Consider how a noisy world enables injustice. If we’re caught up in thinking about Instagram likes, reality TV stars, and socially unproductive profit-seeking, how can we deeply understand inequities and concentrate on addressing them? If we’re fixated on our own inner chatter, then how can we hold the interior space that’s necessary for empathy—for experiencing the hurt and joy and inspiration that lie outside our own skin?
In the closing chapters of the book, we lay out a range of ideas for how we build a society that honors silence— through public policy as well as cultural change.
How can we, as a society, celebrate the benefits of silence? What should people think of when they hear the word “silence”?
We get it. The word “silence” often conjures up thoughts of mourning—like observing a moment of silence in the wake of a tragedy.

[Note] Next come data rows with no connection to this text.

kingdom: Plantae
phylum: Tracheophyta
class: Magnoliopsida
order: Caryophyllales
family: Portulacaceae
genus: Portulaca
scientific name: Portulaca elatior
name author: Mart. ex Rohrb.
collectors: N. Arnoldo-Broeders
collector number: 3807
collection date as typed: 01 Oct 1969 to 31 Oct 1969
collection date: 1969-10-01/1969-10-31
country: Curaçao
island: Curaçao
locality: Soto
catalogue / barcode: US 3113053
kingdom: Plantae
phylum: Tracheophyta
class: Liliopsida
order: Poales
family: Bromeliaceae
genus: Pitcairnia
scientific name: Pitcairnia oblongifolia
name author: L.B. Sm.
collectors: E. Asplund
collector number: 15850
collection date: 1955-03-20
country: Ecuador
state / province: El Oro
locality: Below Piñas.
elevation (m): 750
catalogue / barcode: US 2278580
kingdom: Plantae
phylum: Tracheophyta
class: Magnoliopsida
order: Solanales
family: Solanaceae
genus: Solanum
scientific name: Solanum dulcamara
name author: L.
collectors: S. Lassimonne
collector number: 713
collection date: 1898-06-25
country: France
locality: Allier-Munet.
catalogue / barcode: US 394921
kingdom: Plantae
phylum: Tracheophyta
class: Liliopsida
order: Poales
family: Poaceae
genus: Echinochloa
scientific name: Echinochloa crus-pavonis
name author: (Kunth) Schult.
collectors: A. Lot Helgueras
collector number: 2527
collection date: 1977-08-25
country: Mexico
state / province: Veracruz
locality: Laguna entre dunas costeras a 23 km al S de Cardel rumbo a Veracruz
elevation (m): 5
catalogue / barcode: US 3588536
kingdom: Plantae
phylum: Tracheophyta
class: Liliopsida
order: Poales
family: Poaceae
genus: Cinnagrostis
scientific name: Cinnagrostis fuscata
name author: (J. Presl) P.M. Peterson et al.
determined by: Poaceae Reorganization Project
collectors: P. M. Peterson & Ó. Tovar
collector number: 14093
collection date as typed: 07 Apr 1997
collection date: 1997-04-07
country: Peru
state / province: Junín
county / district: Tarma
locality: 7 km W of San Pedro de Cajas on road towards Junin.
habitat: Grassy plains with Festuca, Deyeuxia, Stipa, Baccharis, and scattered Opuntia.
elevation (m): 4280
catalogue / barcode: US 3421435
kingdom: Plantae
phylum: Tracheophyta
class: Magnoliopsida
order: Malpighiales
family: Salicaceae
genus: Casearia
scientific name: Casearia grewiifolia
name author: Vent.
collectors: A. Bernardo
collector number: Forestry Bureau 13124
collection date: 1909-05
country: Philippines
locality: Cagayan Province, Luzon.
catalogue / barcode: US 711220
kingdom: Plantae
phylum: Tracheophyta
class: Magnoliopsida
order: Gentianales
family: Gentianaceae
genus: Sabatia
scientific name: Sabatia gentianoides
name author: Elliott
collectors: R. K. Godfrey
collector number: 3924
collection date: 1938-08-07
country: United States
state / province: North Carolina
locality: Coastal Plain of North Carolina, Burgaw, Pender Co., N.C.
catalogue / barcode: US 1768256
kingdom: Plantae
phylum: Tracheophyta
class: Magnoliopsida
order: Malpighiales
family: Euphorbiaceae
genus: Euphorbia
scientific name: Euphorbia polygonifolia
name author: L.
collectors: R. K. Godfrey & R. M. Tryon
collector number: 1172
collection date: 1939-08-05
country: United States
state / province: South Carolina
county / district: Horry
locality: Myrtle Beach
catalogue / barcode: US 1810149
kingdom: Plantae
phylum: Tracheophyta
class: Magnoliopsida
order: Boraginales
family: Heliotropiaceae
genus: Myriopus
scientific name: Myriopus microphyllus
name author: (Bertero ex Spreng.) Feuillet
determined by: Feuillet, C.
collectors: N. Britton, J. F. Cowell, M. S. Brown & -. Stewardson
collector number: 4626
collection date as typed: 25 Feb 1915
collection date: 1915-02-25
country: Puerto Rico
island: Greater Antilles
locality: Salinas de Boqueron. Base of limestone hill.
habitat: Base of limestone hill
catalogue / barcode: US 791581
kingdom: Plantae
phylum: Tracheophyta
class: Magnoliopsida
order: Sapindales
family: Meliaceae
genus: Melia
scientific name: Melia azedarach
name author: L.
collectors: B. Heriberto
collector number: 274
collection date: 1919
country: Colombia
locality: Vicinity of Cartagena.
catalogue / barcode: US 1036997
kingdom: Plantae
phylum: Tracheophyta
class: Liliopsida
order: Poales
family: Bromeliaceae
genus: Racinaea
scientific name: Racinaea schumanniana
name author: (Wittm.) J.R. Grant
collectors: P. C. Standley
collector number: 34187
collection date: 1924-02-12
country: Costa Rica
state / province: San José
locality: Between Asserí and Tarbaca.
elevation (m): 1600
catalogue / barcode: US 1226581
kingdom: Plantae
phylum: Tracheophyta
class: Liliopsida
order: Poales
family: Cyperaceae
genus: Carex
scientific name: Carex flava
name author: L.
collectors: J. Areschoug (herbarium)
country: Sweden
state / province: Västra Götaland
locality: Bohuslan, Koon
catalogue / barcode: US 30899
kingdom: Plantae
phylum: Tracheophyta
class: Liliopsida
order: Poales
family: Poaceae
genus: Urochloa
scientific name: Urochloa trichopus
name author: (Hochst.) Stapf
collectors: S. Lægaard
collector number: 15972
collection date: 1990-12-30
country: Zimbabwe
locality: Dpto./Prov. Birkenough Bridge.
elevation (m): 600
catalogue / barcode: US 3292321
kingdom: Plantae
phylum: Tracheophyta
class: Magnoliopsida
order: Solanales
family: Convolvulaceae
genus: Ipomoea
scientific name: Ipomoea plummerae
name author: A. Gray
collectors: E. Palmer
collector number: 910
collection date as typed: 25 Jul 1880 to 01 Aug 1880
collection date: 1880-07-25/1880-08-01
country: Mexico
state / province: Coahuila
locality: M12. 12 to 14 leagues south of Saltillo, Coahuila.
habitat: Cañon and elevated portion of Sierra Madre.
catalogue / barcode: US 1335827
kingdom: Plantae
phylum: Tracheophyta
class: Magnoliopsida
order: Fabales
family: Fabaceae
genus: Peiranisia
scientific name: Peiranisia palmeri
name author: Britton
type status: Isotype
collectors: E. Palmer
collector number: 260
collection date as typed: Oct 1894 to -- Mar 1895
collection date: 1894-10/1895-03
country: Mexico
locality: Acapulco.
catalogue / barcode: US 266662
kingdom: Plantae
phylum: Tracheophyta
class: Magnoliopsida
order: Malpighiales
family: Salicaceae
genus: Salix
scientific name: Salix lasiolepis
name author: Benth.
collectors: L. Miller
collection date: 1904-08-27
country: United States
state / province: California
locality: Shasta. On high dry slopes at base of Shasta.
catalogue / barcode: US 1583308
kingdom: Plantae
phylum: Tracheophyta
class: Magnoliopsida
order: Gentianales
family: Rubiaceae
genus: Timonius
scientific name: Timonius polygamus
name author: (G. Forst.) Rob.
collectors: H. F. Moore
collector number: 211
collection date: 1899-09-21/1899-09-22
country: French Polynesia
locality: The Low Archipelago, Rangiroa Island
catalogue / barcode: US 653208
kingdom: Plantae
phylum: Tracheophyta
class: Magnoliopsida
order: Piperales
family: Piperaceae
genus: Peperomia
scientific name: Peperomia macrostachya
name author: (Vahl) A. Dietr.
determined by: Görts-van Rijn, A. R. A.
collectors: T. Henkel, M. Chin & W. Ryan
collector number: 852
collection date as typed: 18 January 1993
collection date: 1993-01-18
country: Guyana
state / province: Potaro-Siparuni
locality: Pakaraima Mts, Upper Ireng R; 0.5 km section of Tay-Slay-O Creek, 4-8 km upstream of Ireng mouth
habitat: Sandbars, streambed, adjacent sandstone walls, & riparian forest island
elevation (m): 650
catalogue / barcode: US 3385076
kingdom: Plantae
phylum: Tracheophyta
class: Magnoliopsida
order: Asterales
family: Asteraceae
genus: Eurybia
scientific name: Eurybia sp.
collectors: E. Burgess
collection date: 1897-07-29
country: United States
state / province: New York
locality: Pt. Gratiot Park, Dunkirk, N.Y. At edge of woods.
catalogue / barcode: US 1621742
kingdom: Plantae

But a key takeaway from the dozens of stories and explorations in our book is that “silence isn’t just an absence of noise. It’s a presence unto itself.” The deepest silence can be vibrant and alive. In a world that’s chronically overstimulated, it can be a source of inspiration and renewal.
So, when you hear the word silence, we encourage you to think of “pristine attention.”
Think of taking a temporary break from one of life’s most basic responsibilities: Having to think of what to say.
Think of resting the mental reflexes that habitually protect a reputation or promote a point of view.
Think of silence as a stance of not-knowing, a place of letting go. Silence is accepting that it’s OK to not fill the space. It’s good to just be.
In an age of overheated nervous systems and overheated ecosystems, this isn’t just a valuable proposition for our own personal wellbeing, but for humanity as a whole.